→ QUESTIONS À TRAITER
1) Dressez la liste de tous les enseignants nommés dans l'extrait sur la mine comme affaire d'État.
2) Poursuivez l'extrait sur la mine comme affaire d'État à partir de sa dernière phrase.

La mine une affaire d’État ?

  • Christine Demmer, chargée de recherche au CNRS ( CNE )

    Cet enseignant est référent pour cette UE

  • Boris Deschanel, maître de conférences à l'Université d'Avignon et des pays de Vaucluse ( CNE )
  • Marion Fontaine, maître de conférences à l'Université d'Avignon et des pays de Vaucluse ( CNE )
  • Pierre-Yves Le Meur, directeur de recherche à l'IRD ( CNE )

S'il s'agit de l'enseignement principal d'un enseignant, le nom de celui-ci est indiqué en gras.

Mardi de 14 h à 17 h (EHESS-Marseille, Centre de la Vieille-Charité, 2 rue de la Charité 13002 Marseille), les 9 octobre, 6 novembre, 11 décembre 2018, 8 janvier et 5 février 2019 plus une journée d'étude qui sera fixée ultérieurement

La mine, c’est-à-dire le vaste champ des exploitations minières et des phénomènes sociaux, économiques, politiques, culturels qui leur sont associés, constitue un objet scientifique large qui suscite ces dernières années un intérêt renouvelé de la part des sciences sociales. Mais, si différentes disciplines s’attachent à la mine, elles l’ont fait jusqu’à présent chacune de leur côté, avec des points de vue et des terrains assez différents. Cette fragmentation des études minières a l’inconvénient de laisser persister des points aveugles et d’empêcher le renouvellement de toute une série de questionnements.

→ DONNÉES SOURCES
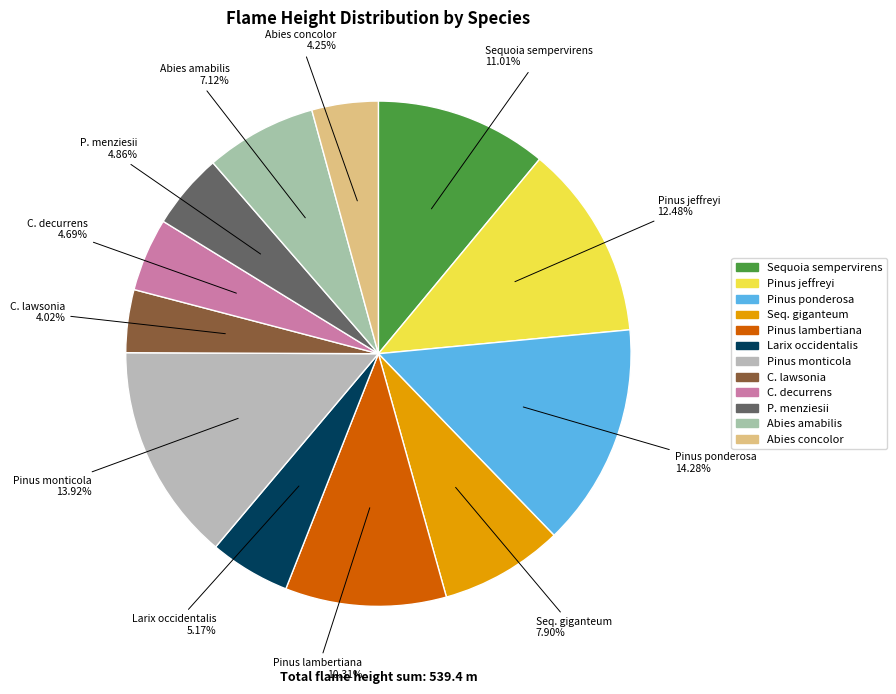

Count the number of slices in the pie.

12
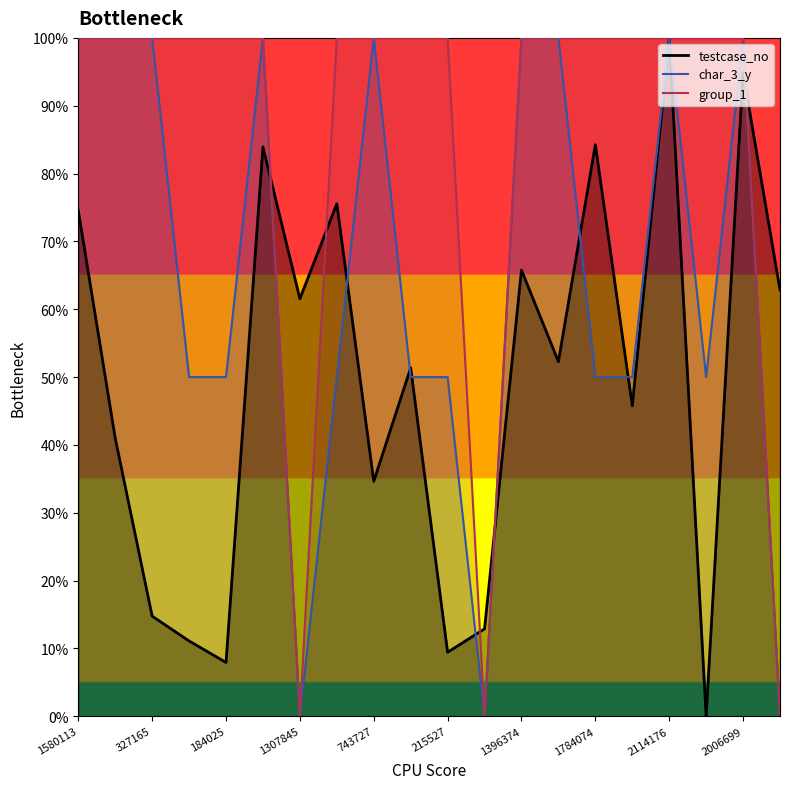

Rank the series by their average value, from lowest to highest.

testcase_no, char_3_y, group_1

→ RÉPONSES DANS L'ORDRE
1)
Christine Demmer
Boris Deschanel
Marion Fontaine
Pierre-Yves Le Meur

2)
L’enjeu de ce séminaire, associant historiens et anthropologues, sera donc de mettre en œuvre un dialogue interdisciplinaire, mettant en perspective les périodes, les terrains et les cas, afin de proposer une approche politique des phénomènes miniers. Il s’agira en particulier, à travers le cas des mines, de s’interroger, à différentes échelles, sur les frontières qui séparent – ou parfois confondent – l’entreprise et l’institution publique et, plus largement, de se saisir du cas minier, dans toutes ses ambiguïtés, comme une manière de questionner la frontière public / privé à différentes époques et en divers lieux.

Trois grandes pistes d’investigation seront suivies à cet effet. On explorera la mine sous l’angle de la maîtrise des ressources et, de façon plus globale, comme élément disputé de la souveraineté politique des États (ici on s’intéressera aux nationalismes miniers, aux transnationales et aux mouvements autochtones). On se penchera simultanément sur la mine comme acteur politique local, comme entreprise ou institution inscrite dans un territoire localisé, susceptible d’agir et de peser, parfois de manière considérable, sur la vie sociale et politique de ce territoire (du paternalisme à la responsabilité sociale d’entreprise) au point d’en transformer parfois les rapports sociaux. La mine est vue ici comme lieu de souveraineté. La troisième piste consistera à analyser l’aspect inverse, et pourtant complémentaire, c’est-à-dire la mine comme enclave, comme lieu dérogatoire et exceptionnel, comme lieu de déconnexion relative du local (et de reconnexion à d’autres échelons), en s’attachant moins à l’aspect économique que social et politique de la question.

De manière transversale, il s’agira encore de se demander comment les relations de travail et le traitement d’une main d’œuvre – souvent étrangère – sur mine peut s’avérer paradigmatique ou non de la structuration à la fois des mondes ouvriers et des sociétés qui abritent ces entreprises, dans le cadre d’une tension entre relations sociales de production et de compensation.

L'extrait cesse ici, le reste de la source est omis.